Ensemble Learning Explained! Part 2

5 min readMay 17, 2019

This is a two-part article on Ensemble Learning. The first part is linked here. This article is going to focus on the algorithm based on Bagging and Boosting

Algorithms based on Bagging

Bagging or Bootstrap Aggeregation is an ensmeble technique where the goal is to reduce the variance of a decision trees. The idea is to create multiple subsets on random from the original data, and train the decision tree on each of the model. As a result, we get multiple decision models, and average of these are used which is more robust than a single decision tree.

Under bagging algorithm, we have two techniques:

Bagging Meta-estimator
Random Forest

Bagging Meta-Estimator

Bagging estimator is used for both Classification and Regression problems. The typical bagging techniques follows these steps

Bootstrapping(Creating random subsets).
Subsets include all the features.
A custom base estimator is fitted on all of the smaller sets.
Prediction from each model is combined to get the final result.
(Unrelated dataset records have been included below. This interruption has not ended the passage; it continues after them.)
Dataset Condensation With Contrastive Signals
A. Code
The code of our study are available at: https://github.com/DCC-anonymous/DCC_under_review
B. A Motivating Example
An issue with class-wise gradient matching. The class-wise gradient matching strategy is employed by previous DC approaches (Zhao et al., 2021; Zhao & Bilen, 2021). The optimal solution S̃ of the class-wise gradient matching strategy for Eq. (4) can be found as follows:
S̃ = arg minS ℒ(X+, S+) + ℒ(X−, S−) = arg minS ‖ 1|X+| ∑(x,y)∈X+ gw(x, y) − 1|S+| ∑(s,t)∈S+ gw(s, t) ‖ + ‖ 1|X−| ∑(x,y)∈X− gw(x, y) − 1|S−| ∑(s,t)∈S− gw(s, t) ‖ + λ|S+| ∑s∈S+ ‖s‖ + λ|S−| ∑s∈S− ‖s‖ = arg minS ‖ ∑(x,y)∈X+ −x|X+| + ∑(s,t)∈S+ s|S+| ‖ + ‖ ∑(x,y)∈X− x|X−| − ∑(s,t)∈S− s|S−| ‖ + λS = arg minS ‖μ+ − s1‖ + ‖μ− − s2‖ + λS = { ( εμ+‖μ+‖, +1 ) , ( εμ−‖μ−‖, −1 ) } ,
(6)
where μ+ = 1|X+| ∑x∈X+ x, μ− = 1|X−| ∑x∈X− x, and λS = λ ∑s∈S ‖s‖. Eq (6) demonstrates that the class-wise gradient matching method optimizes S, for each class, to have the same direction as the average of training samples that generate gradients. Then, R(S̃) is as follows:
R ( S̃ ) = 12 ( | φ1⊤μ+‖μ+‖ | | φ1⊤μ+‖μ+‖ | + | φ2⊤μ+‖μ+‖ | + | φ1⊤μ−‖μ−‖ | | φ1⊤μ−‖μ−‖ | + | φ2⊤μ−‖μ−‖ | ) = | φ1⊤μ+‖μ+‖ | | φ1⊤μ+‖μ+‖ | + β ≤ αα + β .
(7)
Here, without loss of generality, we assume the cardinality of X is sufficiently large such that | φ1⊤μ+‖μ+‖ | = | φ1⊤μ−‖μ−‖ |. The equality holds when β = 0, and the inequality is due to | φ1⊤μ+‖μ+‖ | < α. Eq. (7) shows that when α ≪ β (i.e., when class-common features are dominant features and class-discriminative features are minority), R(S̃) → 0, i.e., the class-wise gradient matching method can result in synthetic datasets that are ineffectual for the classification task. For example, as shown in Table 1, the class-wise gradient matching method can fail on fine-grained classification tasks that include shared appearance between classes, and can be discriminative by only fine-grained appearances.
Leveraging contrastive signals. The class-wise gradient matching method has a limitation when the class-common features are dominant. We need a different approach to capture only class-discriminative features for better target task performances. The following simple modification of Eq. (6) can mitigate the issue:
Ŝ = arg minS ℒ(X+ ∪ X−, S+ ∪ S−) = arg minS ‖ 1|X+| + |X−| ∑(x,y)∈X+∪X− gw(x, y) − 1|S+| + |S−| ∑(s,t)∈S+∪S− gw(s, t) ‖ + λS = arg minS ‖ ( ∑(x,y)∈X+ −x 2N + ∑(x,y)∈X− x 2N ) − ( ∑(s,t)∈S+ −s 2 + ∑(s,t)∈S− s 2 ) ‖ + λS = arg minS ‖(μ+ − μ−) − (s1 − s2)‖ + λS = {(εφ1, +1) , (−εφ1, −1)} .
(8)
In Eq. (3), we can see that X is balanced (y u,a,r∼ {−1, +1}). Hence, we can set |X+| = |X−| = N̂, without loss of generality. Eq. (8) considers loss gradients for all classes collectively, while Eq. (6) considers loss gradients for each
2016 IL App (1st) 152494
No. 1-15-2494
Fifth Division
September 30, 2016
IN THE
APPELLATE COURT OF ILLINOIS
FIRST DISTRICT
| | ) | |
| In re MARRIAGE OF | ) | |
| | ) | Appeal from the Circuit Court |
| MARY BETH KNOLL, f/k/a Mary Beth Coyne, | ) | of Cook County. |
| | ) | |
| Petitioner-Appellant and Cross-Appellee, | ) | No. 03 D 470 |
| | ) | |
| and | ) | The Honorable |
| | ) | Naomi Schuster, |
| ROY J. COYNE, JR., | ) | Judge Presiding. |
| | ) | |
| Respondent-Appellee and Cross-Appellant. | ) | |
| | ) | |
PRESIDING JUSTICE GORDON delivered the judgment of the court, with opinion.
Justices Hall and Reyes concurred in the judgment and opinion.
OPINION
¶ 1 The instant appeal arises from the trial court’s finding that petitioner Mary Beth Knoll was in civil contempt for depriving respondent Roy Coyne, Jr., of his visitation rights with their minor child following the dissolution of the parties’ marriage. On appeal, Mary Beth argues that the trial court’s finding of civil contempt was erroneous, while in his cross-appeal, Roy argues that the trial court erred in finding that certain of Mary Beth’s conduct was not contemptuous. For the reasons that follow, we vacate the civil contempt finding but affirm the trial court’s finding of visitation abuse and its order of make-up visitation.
The sample code for Bagging Classifier and Regressor is

BaggingClassifier(base_estimator=None, n_estimators=10, max_samples=1.0, max_features=1.0, bootstrap=True, bootstrap_features=False, oob_score=False, warm_start=False, n_jobs=None, random_state=None, verbose=0)class sklearn.ensemble.BaggingRegressor(base_estimator=None, n_estimators=10, max_samples=1.0, max_features=1.0, bootstrap=True, bootstrap_features=False, oob_score=False, warm_start=False, n_jobs=None, random_state=None, verbose=0)

Here the important parameters are:

base_estimator: It defines the base estimator to fit on random subsets of the dataset.
n_estimators: The number of base estimators in the ensemble.
max_sample: The number of samples to draw from X to train each base estimator.
max_features: number of features drawn from the dataset
n_jobs: The number of jobs to run in parallel.
random_state: random split

Random Forest

Random Forest is an extension of the previously mentioned bagging technique. The base_estimators for RF is decision trees. RF selects a feature that is the best split at each node of the decision tree.
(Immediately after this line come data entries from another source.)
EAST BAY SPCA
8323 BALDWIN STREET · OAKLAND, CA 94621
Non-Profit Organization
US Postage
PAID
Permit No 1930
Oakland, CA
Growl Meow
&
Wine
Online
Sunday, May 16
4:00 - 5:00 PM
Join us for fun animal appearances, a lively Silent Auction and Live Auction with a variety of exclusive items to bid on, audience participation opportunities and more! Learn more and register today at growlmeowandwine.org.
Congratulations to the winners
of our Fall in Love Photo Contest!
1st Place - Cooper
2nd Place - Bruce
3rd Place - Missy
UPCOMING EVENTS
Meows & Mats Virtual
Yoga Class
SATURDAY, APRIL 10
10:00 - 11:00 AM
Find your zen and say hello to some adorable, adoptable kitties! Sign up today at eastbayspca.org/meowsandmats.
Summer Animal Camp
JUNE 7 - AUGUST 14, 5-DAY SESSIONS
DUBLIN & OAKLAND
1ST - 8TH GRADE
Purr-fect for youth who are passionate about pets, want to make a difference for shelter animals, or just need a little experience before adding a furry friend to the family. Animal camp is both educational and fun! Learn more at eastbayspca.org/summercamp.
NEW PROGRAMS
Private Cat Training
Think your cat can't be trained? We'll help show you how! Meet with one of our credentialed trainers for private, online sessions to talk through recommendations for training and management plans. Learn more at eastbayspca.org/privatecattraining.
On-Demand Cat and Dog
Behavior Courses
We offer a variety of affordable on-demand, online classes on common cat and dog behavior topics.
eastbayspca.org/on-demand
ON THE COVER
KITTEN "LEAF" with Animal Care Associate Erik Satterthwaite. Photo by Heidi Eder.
Random subsets are created from the original dataset (bootstrapping).
At each node in the decision tree, only a random set of features are considered to decide the best split.
A decision tree model is fitted on each of the subsets.
Prediction from each model is combined to get the final result.

RandomForestClassifier(n_estimators=’warn’, criterion=’gini’, max_depth=None, min_samples_split=2, min_samples_leaf=1, min_weight_fraction_leaf=0.0, max_features=’auto’, max_leaf_nodes=None, min_impurity_decrease=0.0, min_impurity_split=None, bootstrap=True, oob_score=False, n_jobs=None, random_state=None, verbose=0, warm_start=False, class_weight=None)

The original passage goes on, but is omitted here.